Aim of the task:
When you reach the line containing "#436: present -> none", begin reproducing the material exactly, stop after the line containing "TASK-27, priority: Medium -> Low", and leave out any pictures along the way.

Extracted material:

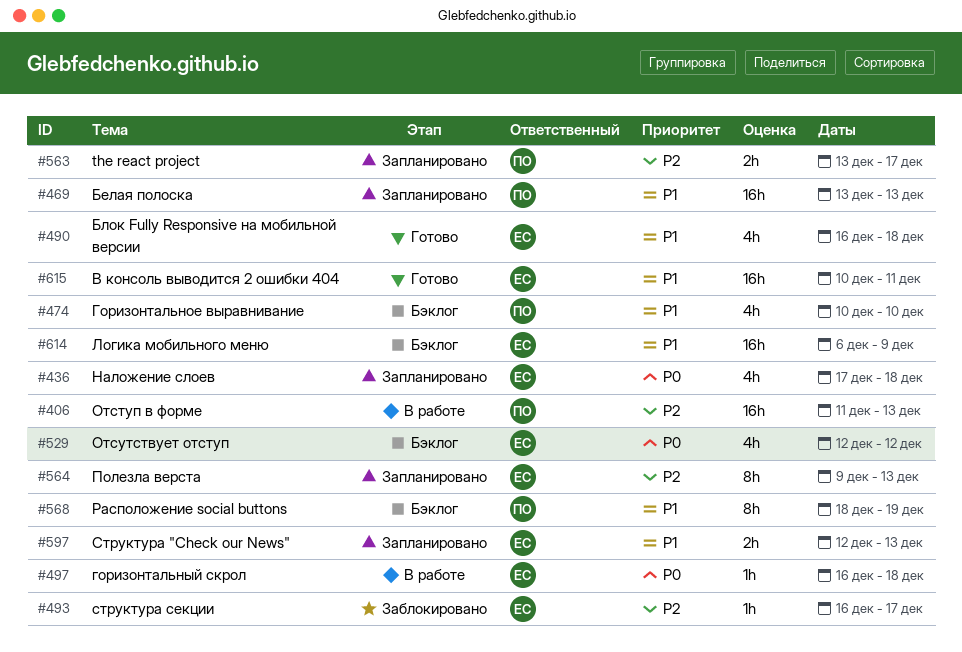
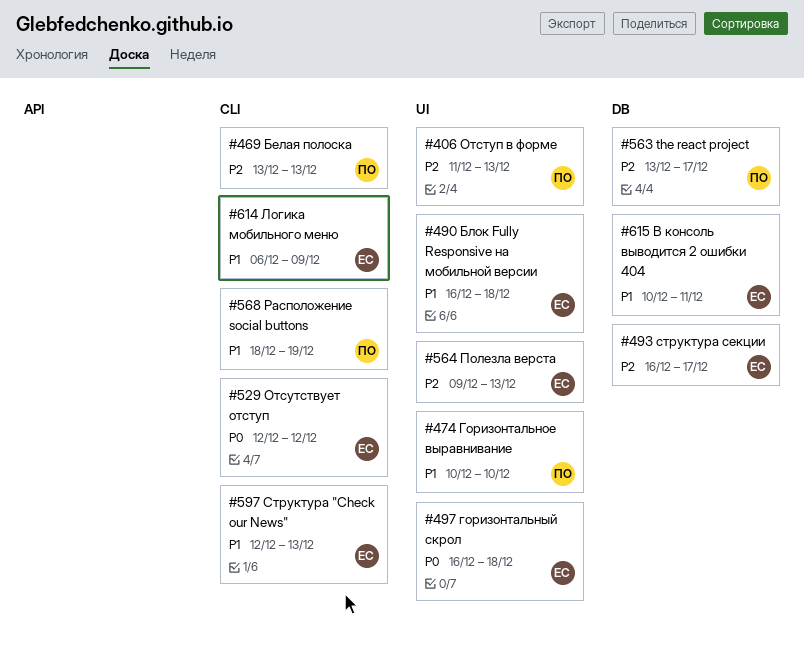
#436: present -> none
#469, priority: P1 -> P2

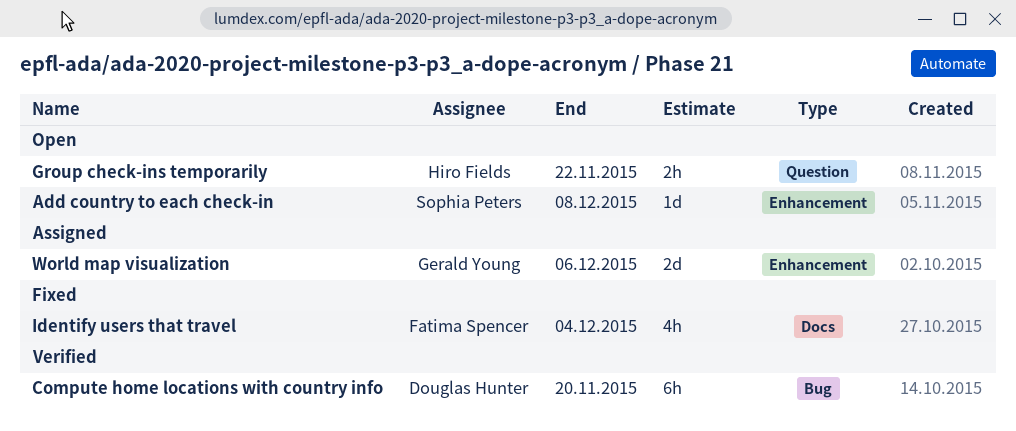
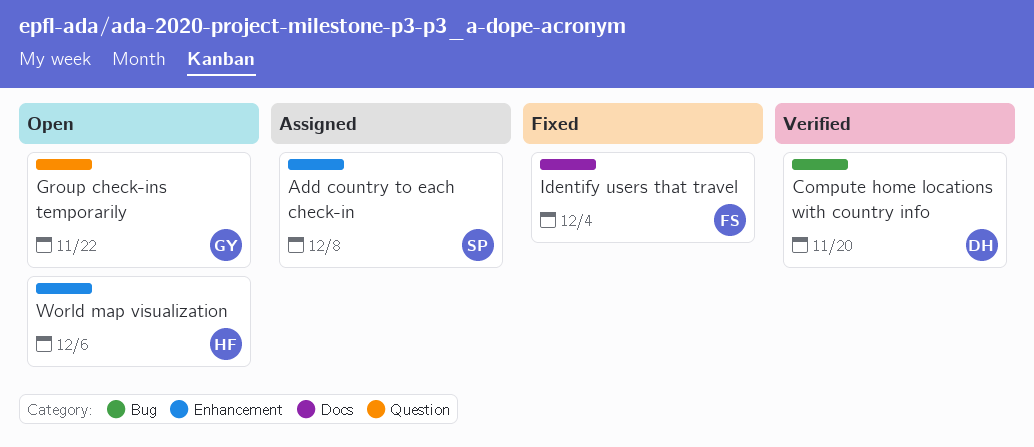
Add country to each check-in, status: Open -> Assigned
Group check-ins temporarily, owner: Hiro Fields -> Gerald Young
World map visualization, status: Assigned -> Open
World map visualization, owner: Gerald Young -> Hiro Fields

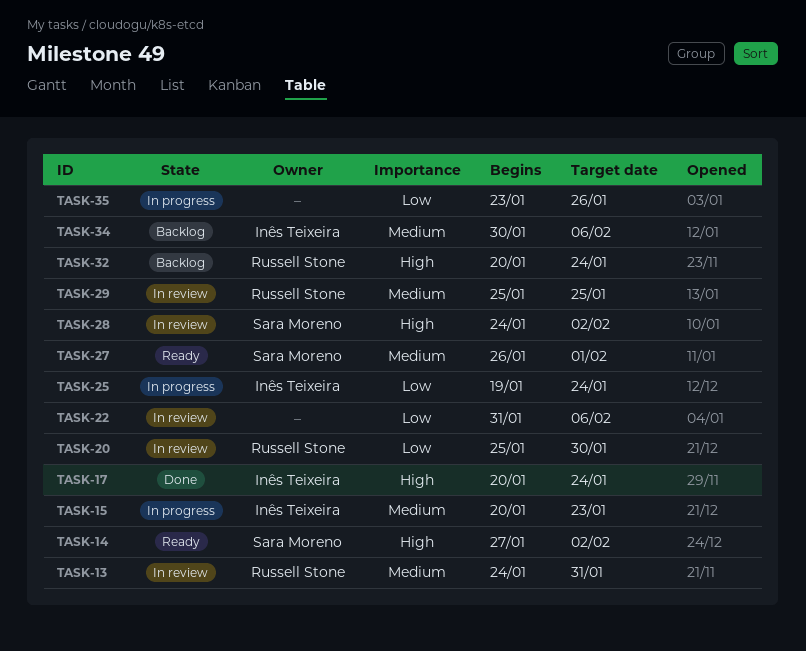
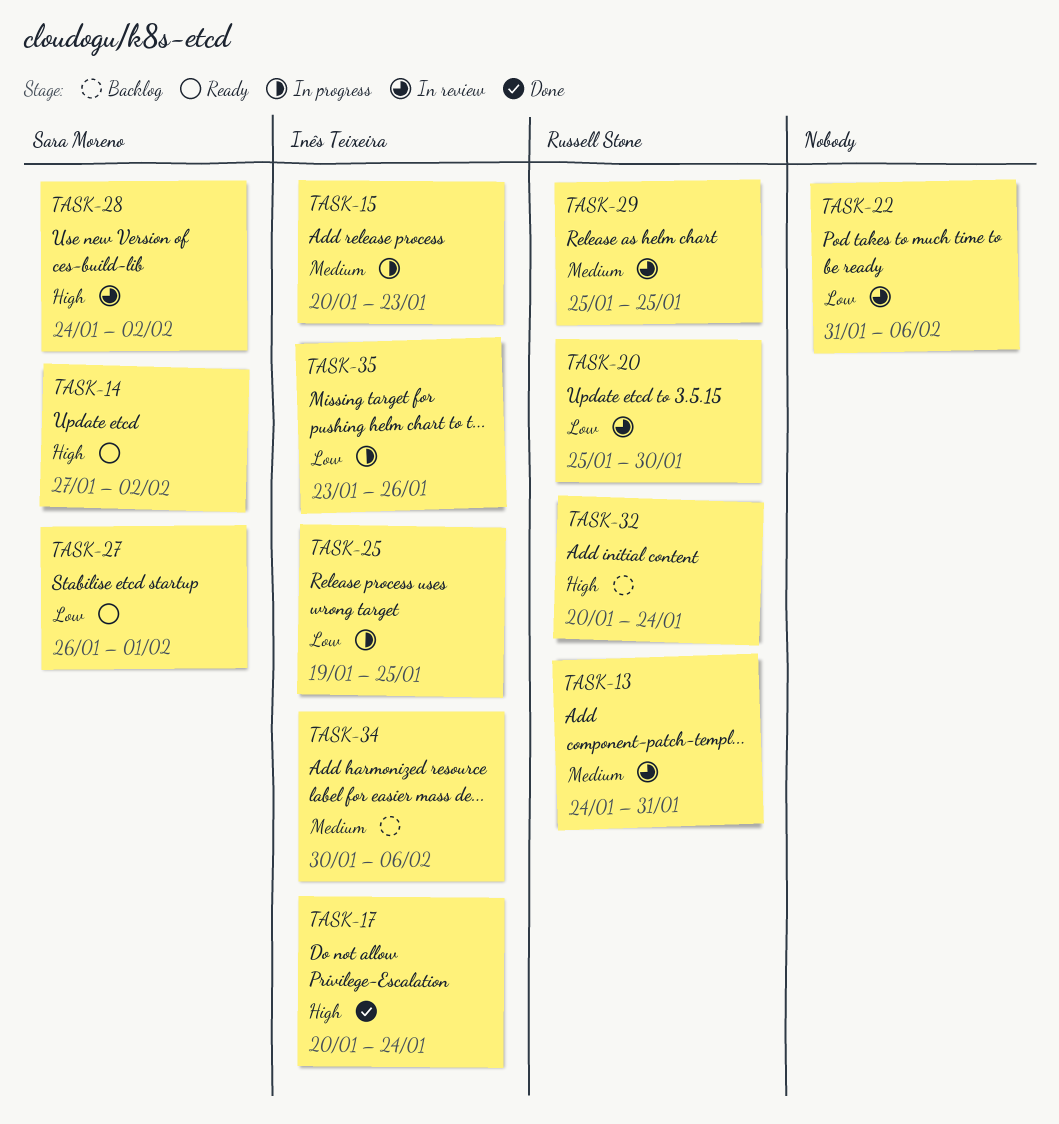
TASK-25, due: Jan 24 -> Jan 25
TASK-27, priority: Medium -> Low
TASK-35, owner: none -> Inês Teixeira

==

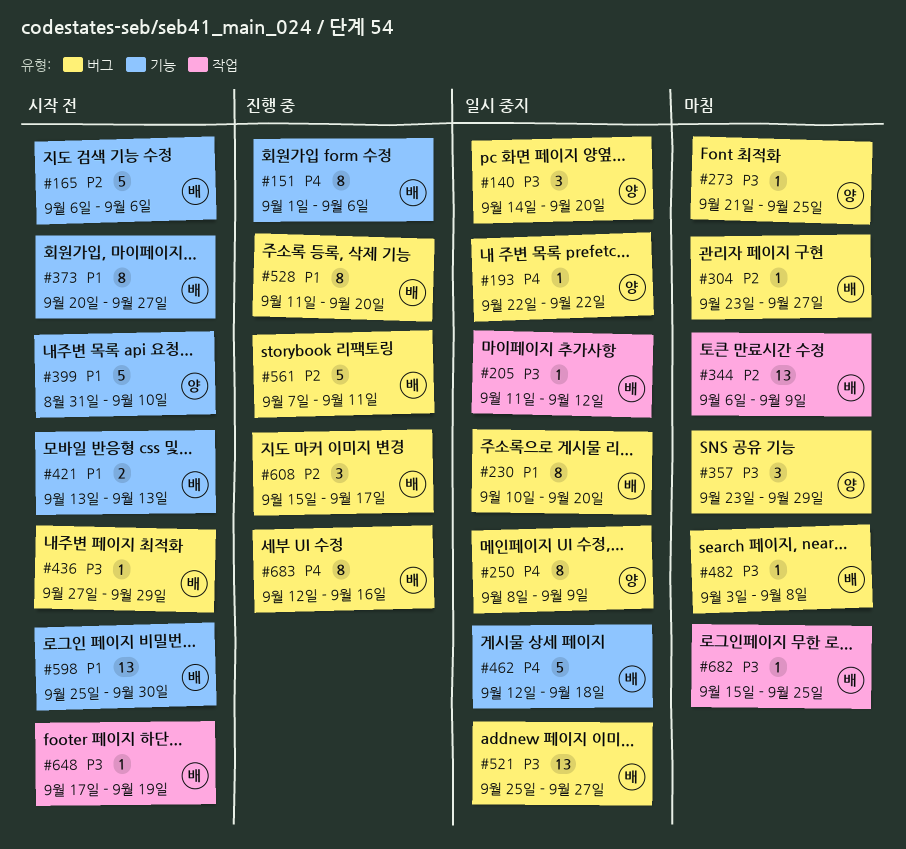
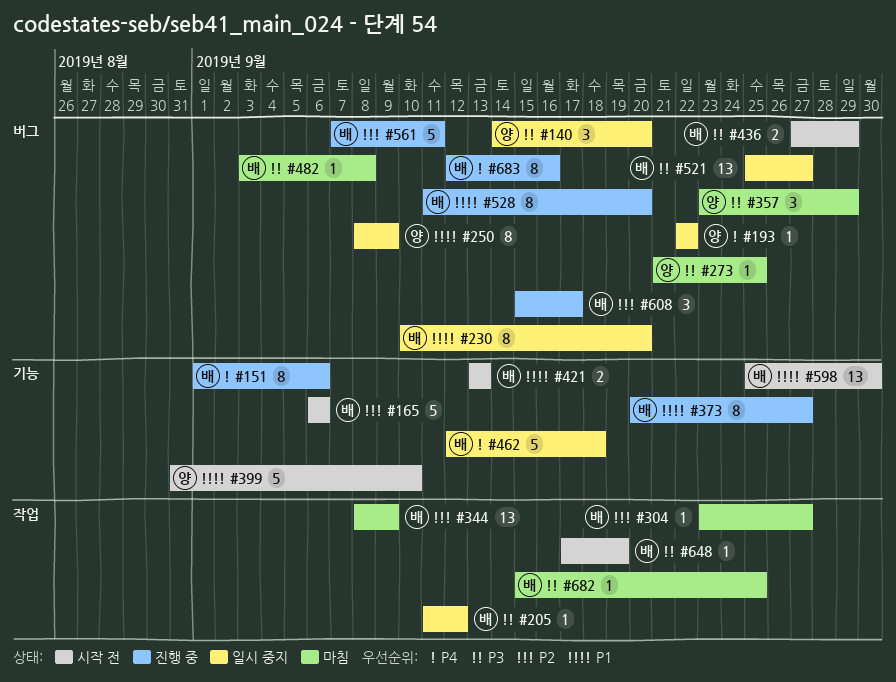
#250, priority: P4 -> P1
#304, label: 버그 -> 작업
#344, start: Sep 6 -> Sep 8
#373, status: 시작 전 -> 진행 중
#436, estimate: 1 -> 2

Output:
#436: present -> none
#469, priority: P1 -> P2

Add country to each check-in, status: Open -> Assigned
Group check-ins temporarily, owner: Hiro Fields -> Gerald Young
World map visualization, status: Assigned -> Open
World map visualization, owner: Gerald Young -> Hiro Fields

TASK-25, due: Jan 24 -> Jan 25
TASK-27, priority: Medium -> Low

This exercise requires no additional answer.